AnalyticDB for PostgreSQL statistics include the database metadata such as the total number of rows, the max and min values, and the number of null values in a table. Statistics are crucial for the query optimizer to generate optimal execution plans. Inaccurate or missing statistics can cause the optimizer to generate inefficient execution plans. For example, assume that an indexed table has a large number of rows and the index column is referenced in the WHERE clause for a point query. Invalid statistics may cause the optimizer to traverse the table instead of using indexes. This results in much lower query performance. Appropriate statistics collection can ensure high query performance.

Statistics collection modes

AnalyticDB for PostgreSQL uses the gp_autostats_mode parameter to determine the statistics collection mode.

  • none: disables automatic statistics collection. All statistics must be manually collected by using statements.
  • on_no_stats: triggers statistics collection for CREATE TABLE AS SELECT, INSERT, or COPY operations on a table that has no existing statistics. In other cases, statistics must be manually collected by using statements.
  • on_change: triggers statistics collection for CREATE TABLE AS SELECT, INSERT, UPDATE, DELETE, or COPY operations on a table when the number of rows affected exceeds the threshold defined by the gp_autostats_on_change_threshold parameter. This mode is completely automatic and does not need manual statistics collection.

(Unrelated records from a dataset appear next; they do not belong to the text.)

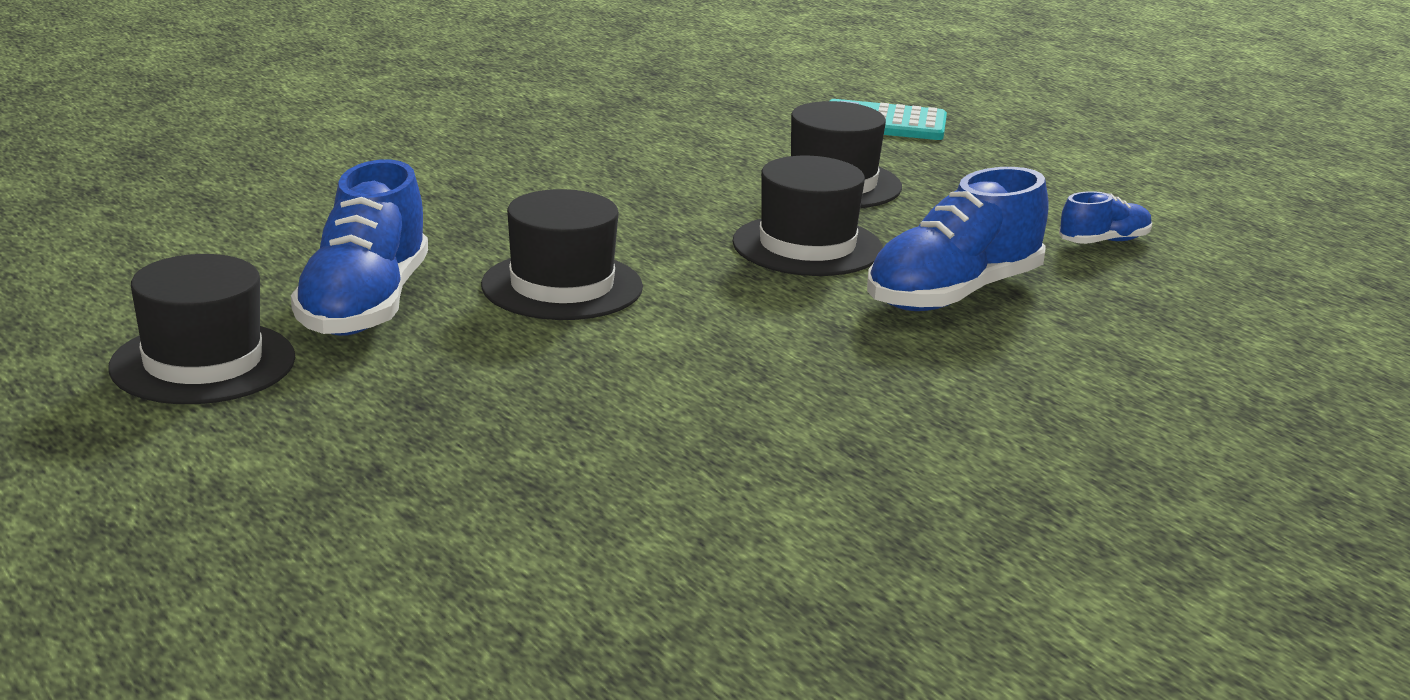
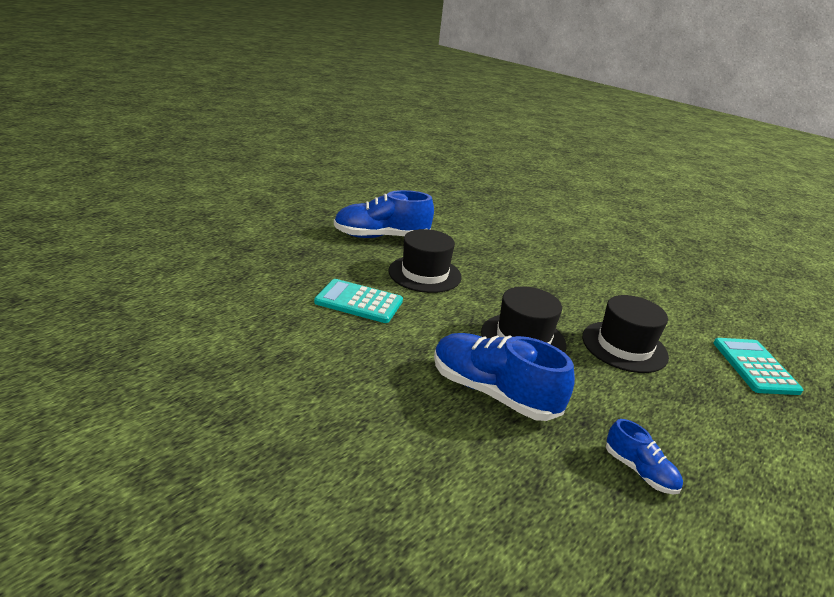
camera: 75 degrees right, 5 degrees up
(203, 363) = (321, 216): black hat -> none
(666, 362) = (359, 302): none -> turquoise calculator

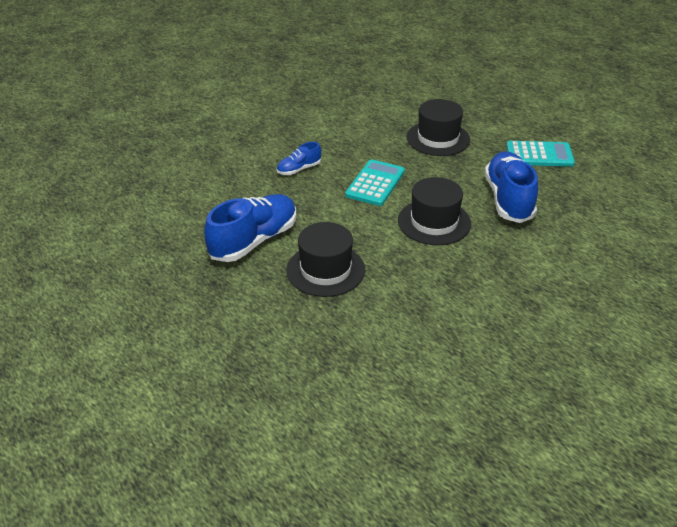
camera: 100 degrees right, 10 degrees up
(624, 346) = (314, 340): black hat -> black hat (438, 138)
(639, 471) = (161, 298): blue shoe -> blue shoe (299, 169)
(754, 366) = (276, 448): turquoise calculator -> turquoise calculator (539, 155)

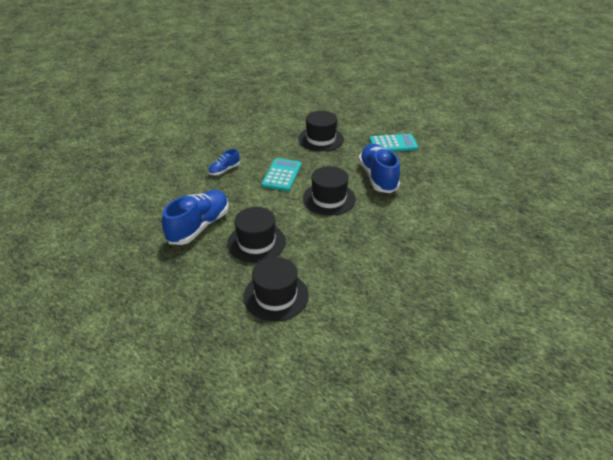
camera: 10 degrees left, 0 degrees up
(339, 343) = (276, 296): none -> black hat

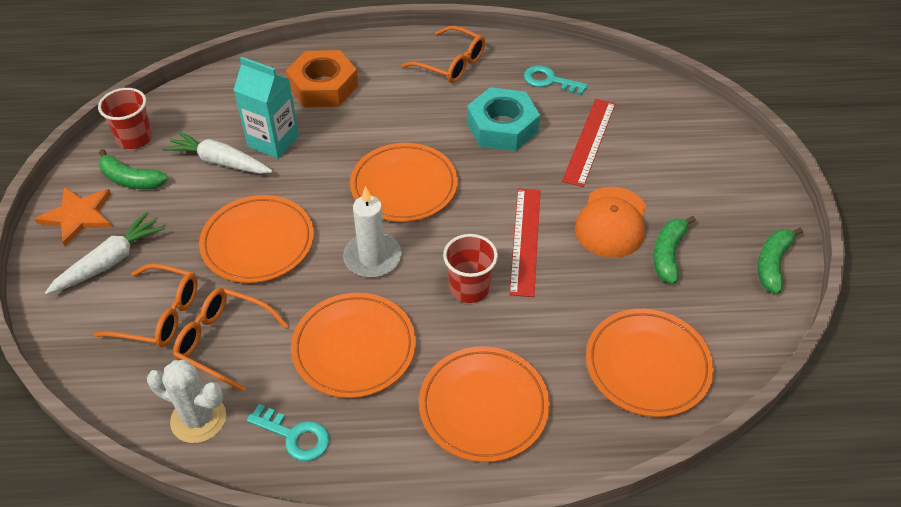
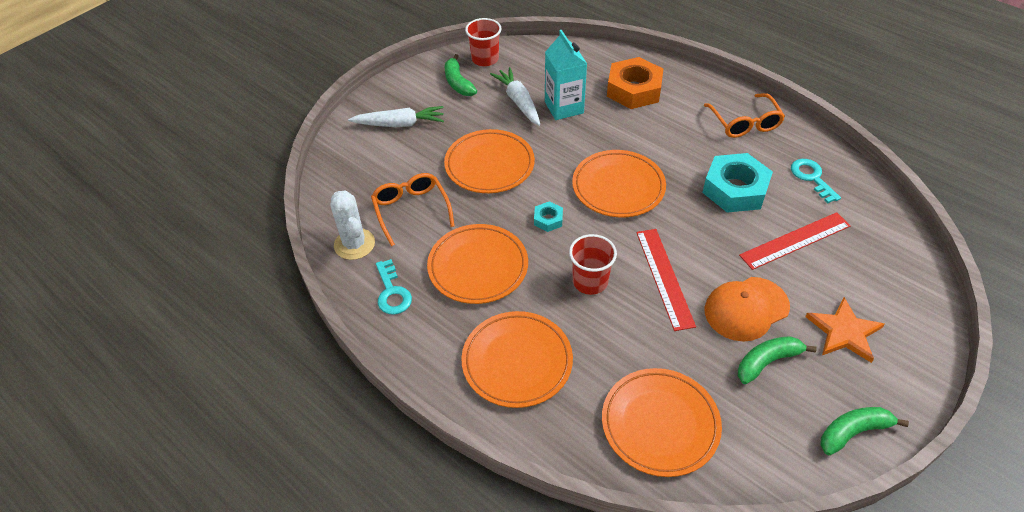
camera: 45 degrees right, 0 degrees up
(78, 216) = (410, 88): orange star -> orange star (844, 332)
(159, 314) = (394, 171): orange glasses -> none
(372, 257) = (548, 219): white candle -> turquoise nut
(525, 240) = (664, 277): red ruler -> red ruler turned 60 degrees counterclockwise

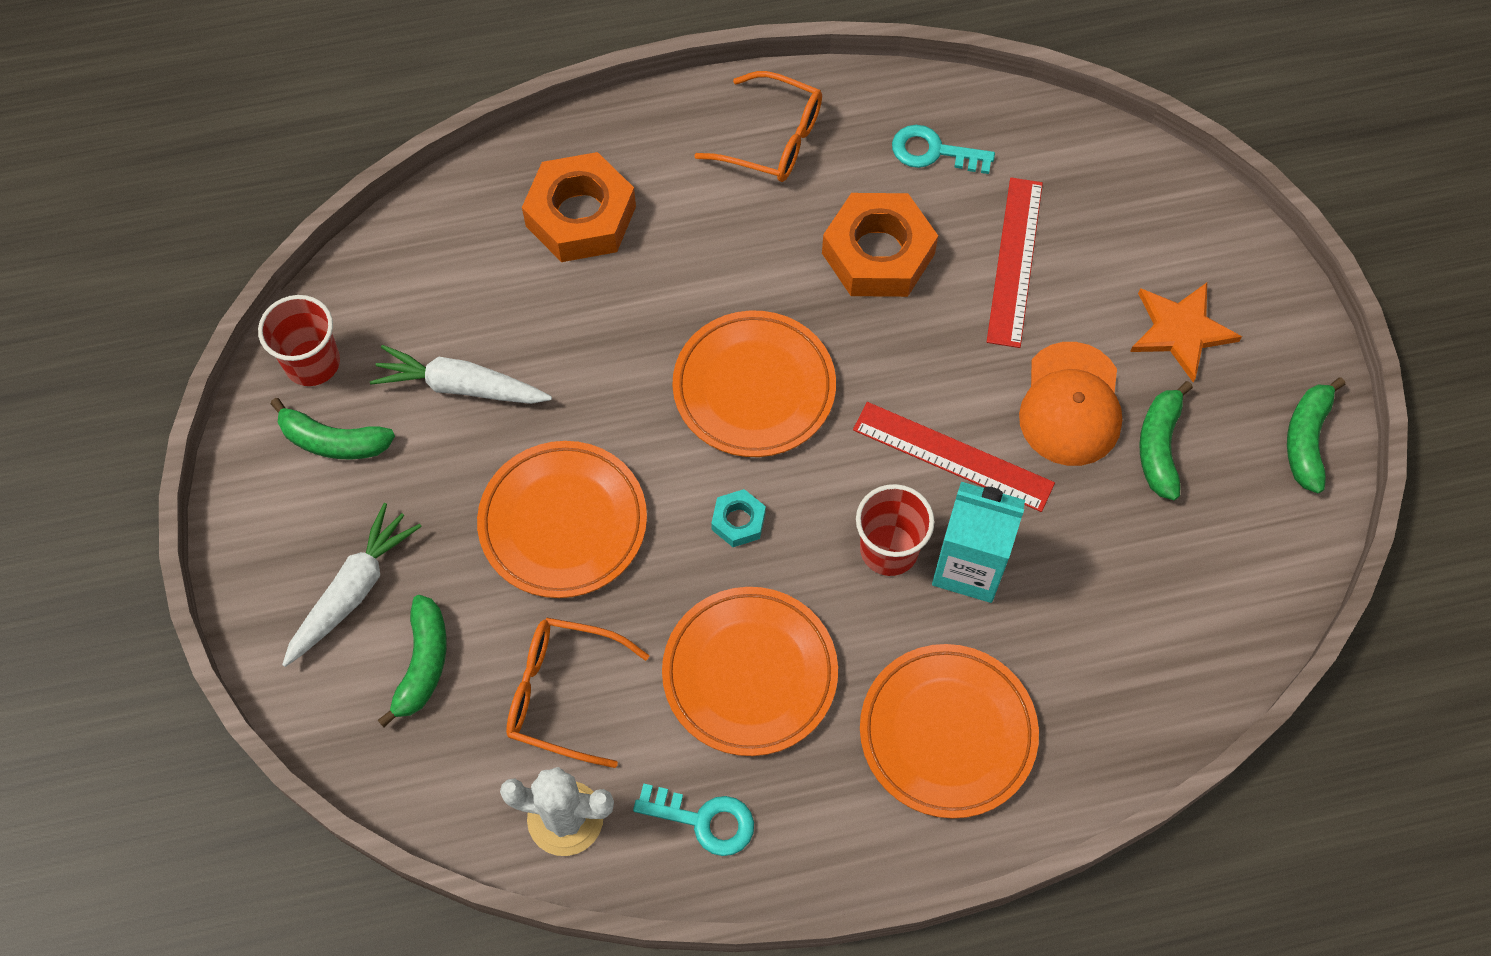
camera: 55 degrees left, 15 degrees up
(386, 161) = (423, 664): none -> green banana
(564, 107) = (532, 335): turquoise carton -> turquoise carton (969, 567)
(660, 424) = (1156, 633): orange plate -> none
(735, 189) = (878, 254): turquoise nut -> orange nut

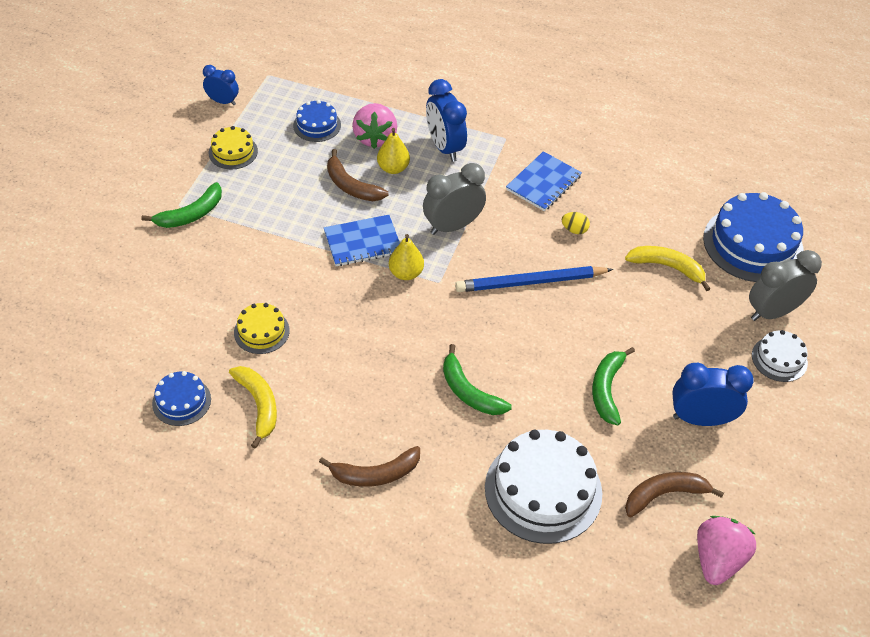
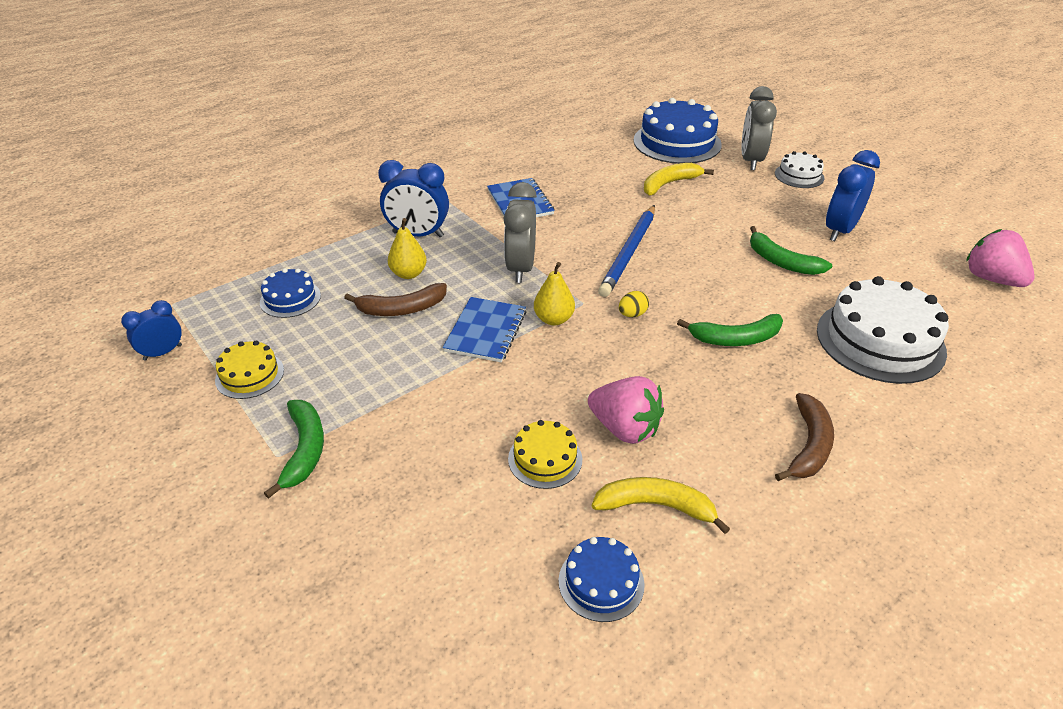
camera: 55 degrees left, 10 degrees down
(375, 137) = (355, 269): pink strawberry -> pink strawberry (624, 428)
(574, 230) = (589, 208): yellow egg -> yellow egg (632, 314)
(664, 494) = (912, 278): brown banana -> none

SQL statements for manual statistics collection

If the gp_autostats_mode parameter is not set to on_change, the following statements are available for manual statistics collection:

  • To collect statistics on all tables, execute the ANALYZE statement without parameters. This statement may take a long time.
  • To collect statistics on a single table, execute the ANALYZE statement with the table name parameter. Example: ANALYZE t1;.
  • To collect statistics on multiple columns of a table, execute the ANALYZE statement with the table and column name parameters. Example: ANALYZE t1(a, b);.

Scenarios for manual statistics collection

Statistics do not need to be frequently collected. You can execute ANALYZE statements to collect statistics in the following scenarios:

  • Data is imported, more than 20% of data is inserted, updated, or deleted, or indexes are created.
  • Data is frequently inserted, updated, or deleted during extract, transform, load (ETL) tasks.
  • The execution plan shows a single row in a table and contains multiple Broadcast, Sort and GroupByAgg, or NestLoop operators.